Published online by Cambridge University Press: 22 September 2009
“I suppose the latest thing is to sit back and let Mr. Nobody from Nowhere make love to your wife. Well, if that's the idea you can count me out … Nowadays people begin by sneering at family life and family institutions and next they'll throw everything overboard and have intermarriage between black and white.”
Flushed with his impassioned gibberish [Tom] saw himself standing alone on the last barrier of civilization.
“We're all white here,” murmured Jordan.
I see now that this has been a story of the West, after all –
The Great GatsbyIn some of Americans' most durable western stories, idealistic beliefs have often coexisted with accidental or intentional violence, as they do in The Great Gatsby, in which three people are killed in a chain of presumed accident and mistaken revenge.
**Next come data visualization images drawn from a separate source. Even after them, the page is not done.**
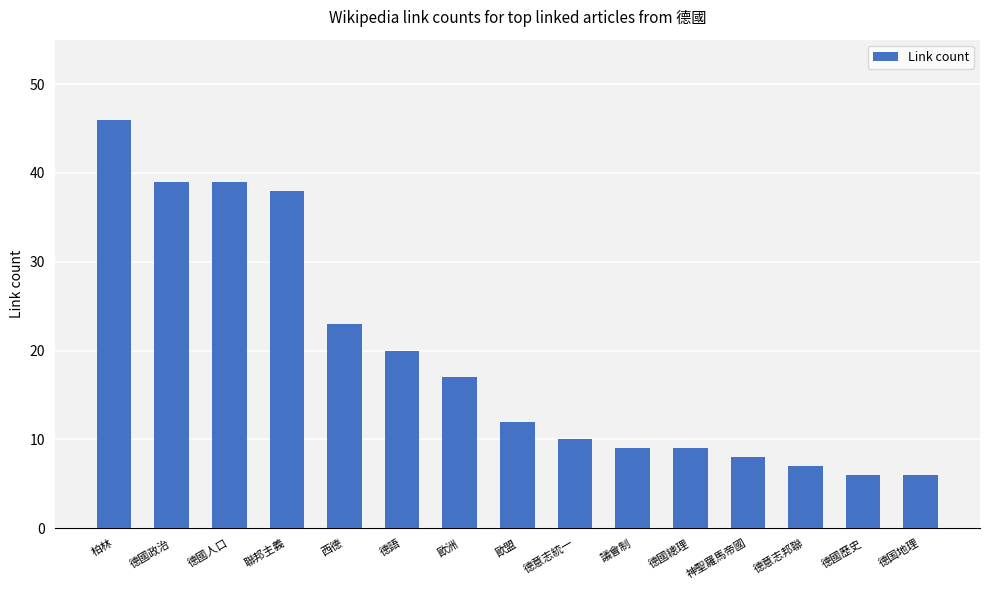

What is the sum of the values at 聯邦主義 and 歐盟?

50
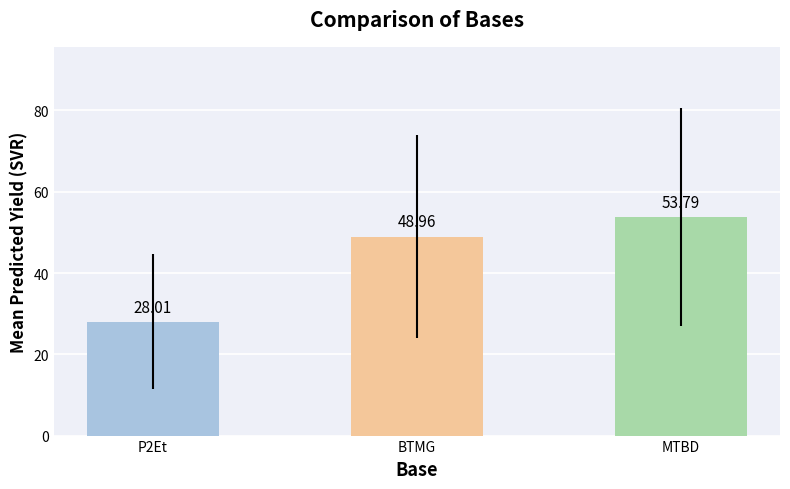

Which has a higher value, P2Et or MTBD?

MTBD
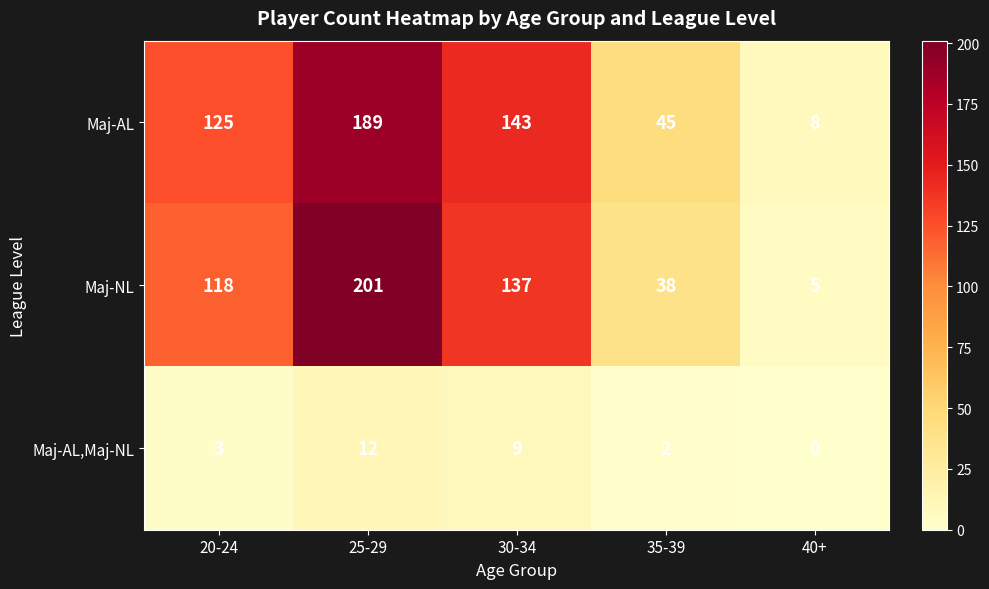

Reading left to right, what are all the values shown in this chart?

Maj-AL: 125	189	143	45	8
Maj-NL: 118	201	137	38	5
Maj-AL,Maj-NL: 3	12	9	2	0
The story of marital misery, betrayal, murder, and suicide would not be so familiar or have become so canonized without the nationally allegorical burden it self-consciously bears through Nick Carraway's rendering of it and through Fitzgerald's intricate verbal weaving of capitalist and historical motifs, especially western ones, from Thomas Jefferson to the Nevada silver fields. Marriage and its constellation of jealousies and conquests is the plot-shaping structure through which Fitzgerald dissects the ways that ethnic and class divisions perpetuate both the romance and violence of American civilization.